It meant I travelled a lot and it meant that not enough time could be spent here at home This year I will try to spend two-thirds of my time in the Office, and I will seek to meet more regularly with HQ clusters, as well as with staff from outside of Geneva when they are here or during my visits to Regional or Country Offices.

Several areas will be important as we take our work forward during the coming year:

We are continuing to learn to work as one Organization - but at the same time as an effective network that responds to the particular needs of each country and its people. WHO country teams are at the cutting edge. In many ways, they determine the extent to which we can make a difference. So, during the next year, we will increase the emphasis on ensuring that countries, and their people, are at the centre of all our work and our efforts.

We will all work together to maximize the support that inter-country units, regional departments and Geneva-based groups can provide to country teams. I know that many of you are already making regular use of the new opportunities for video-conferencing to ensure better links between different parts of our network and other UN system partners. Our new telephone and video systems make this possible - more easily and at lower cost than ever before. We are all grateful to the people whose hard work has made this connectivity possible.

The upcoming global meeting of WHO Representatives will also help in strengthening the work between Countries, Regions and Headquarters.

Now we are focusing on our internal systems - for managing our precious human resources, and our scarce finances, so that they can be used to best effect and yield the results which we have been looking for. This means putting the right tools into your hands, simplifying complex processes and adopting the same best-practices across the Organization. This will take commitment and cooperation but without it we cannot complete the important organizational changes already set in motion. If you are called on to participate I hope that you will rise to the challenge.

We will give high priority to improving our Information Technology, so that programme managers within countries, in the Regions or in Geneva can know where they stand, and achieve the best possible benefits from these resources.

Looking ahead, it seems inevitable that more and more of WHO's contribution to health issues - whether at country, regional or global levels - will be supported through funding additional to the assessed contributions of Member States.

The Director-General's Office - advised by the Office of the Legal Counsel - takes particular care to examine the conditions surrounding the provision of funds from Foundations or private entities. Let me assure you: funds will not be accepted if the conditions on which they are provided go against the Organization's values or undermine the Organization's governance structures and established procedures.

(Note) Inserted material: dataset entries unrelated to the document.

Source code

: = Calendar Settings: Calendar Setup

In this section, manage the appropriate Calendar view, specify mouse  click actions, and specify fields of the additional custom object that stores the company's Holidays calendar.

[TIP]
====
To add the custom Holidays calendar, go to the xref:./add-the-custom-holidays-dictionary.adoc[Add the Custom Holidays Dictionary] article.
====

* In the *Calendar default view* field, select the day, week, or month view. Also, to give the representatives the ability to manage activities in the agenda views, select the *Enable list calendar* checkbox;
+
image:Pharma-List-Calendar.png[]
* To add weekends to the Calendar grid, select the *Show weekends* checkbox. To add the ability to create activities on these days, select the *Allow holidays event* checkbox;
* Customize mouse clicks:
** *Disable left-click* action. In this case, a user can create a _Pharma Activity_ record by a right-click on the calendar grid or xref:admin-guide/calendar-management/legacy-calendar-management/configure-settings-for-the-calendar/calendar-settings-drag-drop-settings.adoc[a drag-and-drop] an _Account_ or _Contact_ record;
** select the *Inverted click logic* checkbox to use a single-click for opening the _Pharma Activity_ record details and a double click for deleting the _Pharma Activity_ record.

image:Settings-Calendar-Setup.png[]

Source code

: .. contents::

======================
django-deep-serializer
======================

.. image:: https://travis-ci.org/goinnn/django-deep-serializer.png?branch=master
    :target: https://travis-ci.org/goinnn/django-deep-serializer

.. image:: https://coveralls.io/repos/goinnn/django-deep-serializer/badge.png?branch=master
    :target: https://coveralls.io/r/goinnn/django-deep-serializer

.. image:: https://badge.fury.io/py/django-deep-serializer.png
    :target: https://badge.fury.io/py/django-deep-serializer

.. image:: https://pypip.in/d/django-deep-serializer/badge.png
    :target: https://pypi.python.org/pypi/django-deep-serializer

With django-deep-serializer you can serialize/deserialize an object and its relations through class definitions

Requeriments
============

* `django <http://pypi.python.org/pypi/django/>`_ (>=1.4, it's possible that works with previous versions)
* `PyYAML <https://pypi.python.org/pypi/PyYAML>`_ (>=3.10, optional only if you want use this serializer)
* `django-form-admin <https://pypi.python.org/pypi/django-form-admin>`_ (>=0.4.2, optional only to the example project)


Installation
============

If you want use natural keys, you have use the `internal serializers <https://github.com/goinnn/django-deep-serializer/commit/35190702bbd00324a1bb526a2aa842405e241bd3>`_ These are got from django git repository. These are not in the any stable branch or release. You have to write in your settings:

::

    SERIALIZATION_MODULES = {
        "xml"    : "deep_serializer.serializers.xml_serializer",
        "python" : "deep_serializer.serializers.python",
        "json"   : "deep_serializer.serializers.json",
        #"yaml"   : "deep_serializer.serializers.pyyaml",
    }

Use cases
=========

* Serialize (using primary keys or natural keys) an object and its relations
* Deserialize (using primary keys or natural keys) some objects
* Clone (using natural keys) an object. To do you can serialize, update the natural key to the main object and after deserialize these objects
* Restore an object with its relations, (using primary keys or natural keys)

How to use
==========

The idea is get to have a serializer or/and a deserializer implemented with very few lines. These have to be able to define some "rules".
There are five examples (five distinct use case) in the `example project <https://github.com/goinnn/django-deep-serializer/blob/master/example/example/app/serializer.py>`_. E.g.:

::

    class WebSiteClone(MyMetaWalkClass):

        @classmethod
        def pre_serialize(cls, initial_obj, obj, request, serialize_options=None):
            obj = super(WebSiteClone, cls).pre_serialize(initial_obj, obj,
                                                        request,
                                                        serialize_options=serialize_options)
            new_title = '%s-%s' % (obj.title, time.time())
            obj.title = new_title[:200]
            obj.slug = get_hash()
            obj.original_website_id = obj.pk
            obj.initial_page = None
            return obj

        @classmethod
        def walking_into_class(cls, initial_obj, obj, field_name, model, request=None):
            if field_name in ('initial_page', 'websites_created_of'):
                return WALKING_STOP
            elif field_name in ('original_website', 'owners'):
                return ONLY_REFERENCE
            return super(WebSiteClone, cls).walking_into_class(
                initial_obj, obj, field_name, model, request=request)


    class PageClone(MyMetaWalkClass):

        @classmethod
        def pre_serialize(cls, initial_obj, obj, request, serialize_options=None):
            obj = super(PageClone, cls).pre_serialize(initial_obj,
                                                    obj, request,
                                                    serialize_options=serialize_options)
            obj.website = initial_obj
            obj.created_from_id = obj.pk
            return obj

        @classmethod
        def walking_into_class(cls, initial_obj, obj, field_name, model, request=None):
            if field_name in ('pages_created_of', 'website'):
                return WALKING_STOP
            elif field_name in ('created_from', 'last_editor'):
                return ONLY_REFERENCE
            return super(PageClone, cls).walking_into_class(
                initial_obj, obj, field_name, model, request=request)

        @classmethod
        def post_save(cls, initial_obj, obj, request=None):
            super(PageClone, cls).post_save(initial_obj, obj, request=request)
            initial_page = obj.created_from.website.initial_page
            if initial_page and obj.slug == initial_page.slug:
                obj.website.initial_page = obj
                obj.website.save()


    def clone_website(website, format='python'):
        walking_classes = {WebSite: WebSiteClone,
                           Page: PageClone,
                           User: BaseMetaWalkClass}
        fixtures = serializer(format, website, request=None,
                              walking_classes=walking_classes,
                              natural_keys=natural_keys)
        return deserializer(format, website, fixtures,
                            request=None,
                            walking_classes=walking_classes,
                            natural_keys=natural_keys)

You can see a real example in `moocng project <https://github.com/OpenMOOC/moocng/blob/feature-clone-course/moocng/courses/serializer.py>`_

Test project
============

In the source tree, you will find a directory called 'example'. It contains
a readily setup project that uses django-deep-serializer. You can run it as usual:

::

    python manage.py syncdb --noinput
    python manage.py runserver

Our first challenge of the year is just ahead of us: The Executive Board session will start next Monday here in this room.

The most important item on the agenda will be the draft programme budget for 2002-2003. It is a real road map for the next phase of our reform. I want to thank all of those in all our six Regions and Headquarters involved in its preparation. The new process of planning for each of the 35 areas of work through extensive consultations between HQ and Regions went extremely well. We have a set of expected results for our work that will truly make a difference in our contribution to world health outcomes.

As you have probably guessed already, we do not yet know whether our Member States will support any increase in the regular budget. I am presently sounding out opinions but it is unlikely that we will be clear on this until the World Health Assembly in May. We are forecasting a continued growth in our extrabudgetary resources; the estimate at present is for an increase of 15%. If we achieve this it will be very good for us, but as you all know there are many critical things for which the regular budget is our only source of support. I take every opportunity to remind governments of this.

This coming session of the Board will also consider a series of proposals arising from all of the work over the past year on human resources reform. My appreciation goes to all of those who worked so hard on this, including the staff representatives from all over the world. Workforce planning; improving gender and geographical balance; performance management; grievance procedures; a more supportive work environment; staff development and career management; ... a range of initiatives in all these areas will be taken forward. We have not yet settled on the right way forward for reforming our human resources contracts policy, but we do need to reach conclusions soon.

Colleagues,

We have an exciting year ahead of us. I will again wish that it will be a happy and fruitful one for all of you - and for WHO.

Thank you. This is now an opportunity for us all to exchange views. Any comments from people in our regional Offices first?